Correction: You can remember some shit if you’re having one kind of blackout, called a fragmentary blackout. It’s also called a brownout, because it’s the gentler, chiller form of full-on blacking out. You still remember flashes of what happened, what scientists call “islands” of memories around some events.

“Fragmentary blackouts involve partial blocking of memory formation for events that occurred while the person was intoxicated,” writes Aaron White, a former assistant professor of psychiatry at Duke University who is now at the National Institutes of Health, in a roundup of the existing research. Such blackouts are far more common and definitely sound like way more fun, because even if the drinker forgets what happened, they can usually remember with cues once other people remind them that they spent the entire night insisting that everyone look at pictures of chickens in sweaters.

It’s the other kind of blackout, called en bloc, where shit gets crazy. With en bloc blackouts, your brain flat-out refuses to store anything happening other than the previous two minutes; it just throws its hands up about long-term memory. “People experiencing en bloc blackouts are unable to recall any details whatsoever from events that occurred while they were intoxicated, despite all efforts by the drinkers or others to cue recall,” White writes. “Referring back to our general model of memory formation, it is as if the process of transferring information from short-term to long-term storage has been completely blocked.”
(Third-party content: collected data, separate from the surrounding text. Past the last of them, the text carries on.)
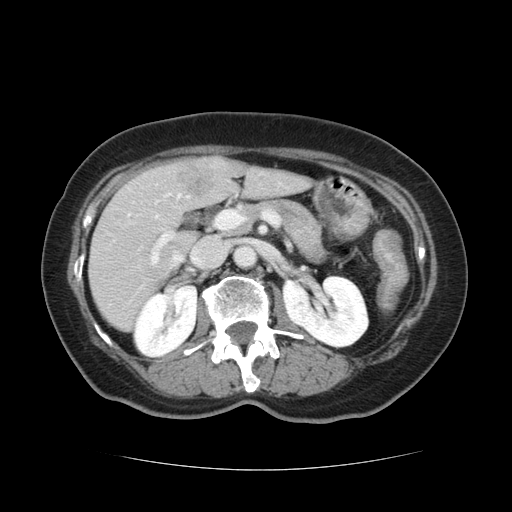
Contrast-enhanced abdominal CT, one axial slice; position 57 of 128 along the scan axis; 120 kVp; soft-tissue window (W 400 / L 40 HU); 2.5 mm slice thickness; 512 × 512 image matrix, field of view 366 × 366 mm. Case-level facts recorded for this patient, not image findings: patient: male, age 73 years at operation; diagnosis: colorectal cancer liver metastases, imaged before liver resection; multiple liver metastases: yes; largest metastasis: 3 cm; disease in both lobes: yes.
Structures marked on this image (expert manual segmentation):
- hepatic veins: bounding box [x1, y1, x2, y2] px = [172, 253, 183, 265]
- liver: [90, 159, 307, 330]
- planned liver remnant (the part of the liver to remain after resection): [90, 167, 307, 330]
- portal vein (with intrahepatic branches): [140, 212, 241, 265]
- liver metastasis: [178, 162, 215, 198]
The drinker usually passes out before the en bloc blackout is over, so it’s not clear how long it really lasts — though Meyers in Gainesville may very well have made an eight-hour drive that way. Therein lies the blackout rub: Short-term memory works just enough to be somewhat functional, even though your brain is constantly dumping everything happening to it. “As a result, they can often carry on conversations, drive automobiles, and engage in other complicated behaviors,” White notes. “Information pertaining to these events is simply not transferred into long-term storage.”

This explains why you could board a ferry, get in a car or manage to find yourself on a cross-country flight and have no idea how any of it happened. It’s also why an en bloc blackout sounds like the most terrifying thing in the universe.
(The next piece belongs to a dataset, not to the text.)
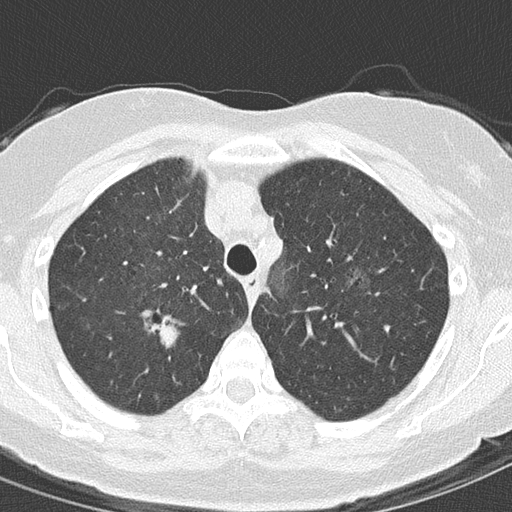
Chest CT (low-dose screening protocol), one axial image. Second annual screen. Lung window (W 1500 / L -600 HU). Slice 40 of 157 in the series. Female, age 61 years at enrolment. Current smoker at enrolment.
Expert-annotated lung lesion, bounding box (x1, y1, x2, y2) in pixels: (146, 307, 188, 345). Reader record for this screening exam (exam-level; its link to the box is not recorded): non-calcified nodule or mass ≥4 mm, right upper lobe, 15 × 10 mm, spiculated (stellate) margins, ground glass attenuation, pre-existing on the prior screen: yes; interval growth: yes. Lung cancer was diagnosed 91 days after this screen: adenocarcinoma, NOS, right upper lobe, moderately differentiated (G2), stage IA (AJCC 6th edition), 20 mm at pathology.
You do need to drink a lot to black out, but the critical factor is actually how quickly the booze saturates your bloodstream. Fast-paced drinking will plant the seed—like doing shots, for example. Skipped dinner? All the better.

One common factor in en bloc blackouts is that they “often arise from the combined use of alcohol and other drugs,” White notes. In a 2004 study of students who experienced such blackouts, that drug was often weed.

Some research suggests fragmentary blackouts start at 0.20 BAC, while en blocs occur at 0.30 percent BAC, though it’s not the BAC so much as how quickly it’s achieved. Anything over 0.30 BAC is considered very dangerous, even potentially fatal. In 2013, University of Iowa student Samantha Goudie (aka “Vodka Sam”) blew a .341. This, White told Business Insider, put her “dancing on the edge of death.”

All this must be why stories of being so blackout drunk that you wake up in a foreign city are so rare. For starters, you’d have to live to see the next morning, even if it were in another time zone. But perhaps more importantly, unless someone else is around to witness or join you on the caper you just pulled — be it friend or arresting officer — you’d never remember any of it. And even if you could piece the night together somehow on your own, it’s likely you’d be too embarrassed to spread the word anyway.